Houston is the director of the creative writing program at the University of California, Davis, and the founder of the Tomales Bay Writers Workshops. She lives at 9,000 feet in historic Creede, Colo., on a ranch populated with horses and dogs. "I spend a third of my time there, a third in Davis and a third somewhere else on an adventure, a teaching gig or a speaking engagement," she said.
She will be in Davis for two weeks in January, then on national book tour for "Contents" (W.W. Norton, $25.95, 320 pages; on sale Feb. 6), then back in Davis in March to teach the spring quarter. Her prize-winning bibliography includes essays ("A Little More About Me"), short stories ("Cowboys Are My Weakness") and novels ("Sight Hound"), as well as a long book's worth of travel pieces published in national magazines.

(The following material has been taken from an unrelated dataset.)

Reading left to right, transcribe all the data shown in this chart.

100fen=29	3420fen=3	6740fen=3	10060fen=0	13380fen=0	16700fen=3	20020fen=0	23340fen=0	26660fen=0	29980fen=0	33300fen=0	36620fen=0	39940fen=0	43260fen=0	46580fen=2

I caught up with her by phone in Hawaii, where she was with friends plotting a 2012 sea-kayaking trip along the Na Pali coastline of Kauai. To visit her, go to www.pamhouston.net.
You've been a hunting guide and a whitewater-rafting guide, but seem to have transitioned into a safer lifestyle.
In the earlier years, I was trying to work out some psychological and emotional (issues), so there had to be a lot of adrenaline. The highest river at the highest point of the year, the most dangerous ski slope. Now I'm much more inclined to choose my adventures for healthier reasons the cultural experience or the beauty of the landscape. They don't have to have those same frenetic testing qualities.
Your fiction and nonfiction are populated by strong women in determined search of what?
When I was younger I would have said love or happiness. Now I would say opportunities to live fully and be engaged, to learn how to be wiser and more open to the world. Pam in "Contents" is trying to be present and better. Another character asks her, "Why don't you stop trying to be better?" And she says, "Then what would I do?" In a big way, the book is about making your own faith.
You live in Davis while you teach, but do you make frequent trips across the Yolo Causeway?
Oh, yes. My other half (for five years), poet and electric guitarist Greg Glazner, has found his spiritual home at the Torch Club. I have always loved the Waterboy, but now there are so many good restaurant choices. Do you want to hear my Waterboy story?
Of course.
I took Greg there when we were first together. There was a foursome sitting next to us and they were rowdy and having a good time, but we didn't care, we were all in love. They looked over at us several times in an apologetic way.
After they left, we finished our meal and the waiter came up and said, "A gentleman at the next table picked up your bill. They thought they might have compromised your romantic dinner." But they really hadn't. Then the manager came up and said a line I put into "Contents": "Isn't it great that there are still people in the world who are conscious?" It was a beautiful thing.
In the past, you've been "in conversation with" noted authors onstage at the Crest Theatre, for the California Lectures series (which announced Friday that it is closing). Any favorites?
Each one of them was wonderful in a particular way, but I was so honored to interview John Updike. The fact that he died shortly afterward made it even more important that I got to meet and talk with him. He was so smart and gentle. By the way, everybody thinks I interviewed Norman Mailer at the Crest, but it wasn't me.
Given your expertise, what's your best advice to aspiring writers?
I'll default to (19th century writer) Henry James, who said, "A writer ought to strive to be a person on whom nothing is lost." My version of that is, "Pay strict attention to the world and don't miss the small but incredible things that are happening all the time." That comes from my belief that there is no shortage of things to write about.
You've said you believe in inexplicable forces, and you connect that to your strange encounter in the early 1990s with mystical anthropologist Carlos Castaneda (author of the "Don Juan" series).
That experience has resonated with me throughout my life. I'd missed my flight and was brooding in the LAX terminal when this bright-eyed, beautiful older man came up to me and asked what was the matter. I said, "I missed my plane," and he said, "I am the reason you missed your plane. My name is Carlos Castaneda and I have something to tell you."
He told me several things which I didn't understand then, but I do now then he said the most important thing, which I've held on to. "Do whatever you can to face your life and changes with love instead of fear."
That became like my mantra whenever I've had to make decisions. One of the central themes in "Contents" (explores) how to stay open and know who to listen to, because that kind of Castaneda moment can happen.